The persistent failure of anti-obesity policies to reduce obesity never leads to any apologies or resignations from the activists and academics who campaign for them. Rather than repealing unsuccessful policies, governments tend to double down with further restrictions, thereby creating a runaway train of regressive, anti-competitive policies that logically leads to some form of prohibition (as we are now seeing with tobacco). Policy entrepreneurs who seek to regulate the food supply are in the privileged position of never having to show that their policies work. This sets them apart from doctors and nurses who cannot, in the modern era, get away with conducting unnecessary and harmful operations or prescribing useless drugs.

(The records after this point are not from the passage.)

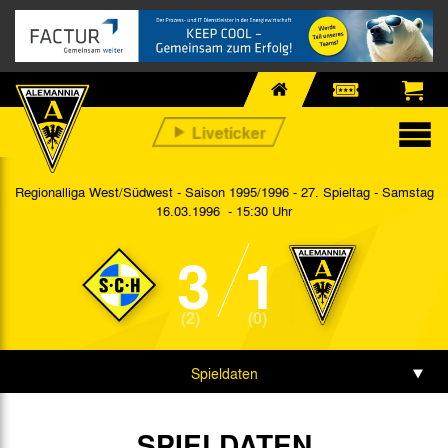
Regionalliga West/Südwest - Saison 1995/1996 - 27. Spieltag
- Samstag
16.03.1996 - 15:30 Uhr
3
1
(2)
(0)
Spieldaten
SPIELDATEN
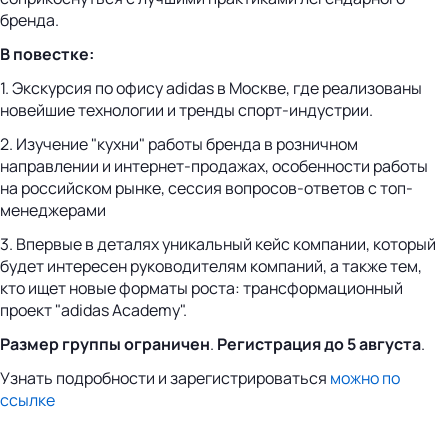
бренда.
В повестке:
1.
Экскурсия по офису adidas в Москве, где реализованы
новейшие технологии и тренды спорт-индустрии.
2. Изучение "кухни" работы бренда в розничном
направлении и интернет-продажах, особенности работы
на российском рынке, сессия вопросов-ответов с топ-
менеджерами
3. Впервые в деталях уникальный кейс компании, который
будет интересен руководителям компаний, а также тем,
кто ищет новые форматы роста: трансформационный
проект "adidas Academy".
Размер группы ограничен
.
Регистрация до 5 августа
.
Узнать подробности и зарегистрироваться
можно по
ссылке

No one expects a single policy to reduce obesity rates to zero, but it should not be too much to ask for them to reduce them by a little bit, even if only a fraction of one per cent. This, however, has so far been beyond the purported experts of Britain’s lavishly funded ‘public health’ institutions. To disguise their failings, they have invented something called the ‘whole systems approach’ to obesity which amounts to throwing as many untested and unproven policies at the problem as possible, regardless of cost and unintended consequences, in the hope that one or more of them might work. When each of them predictably fails to move the dial, they mutter something about there being ‘no silver bullet’ and move on to the next idea. This, I submit, is neither a wise nor evidence-based approach to policy-making.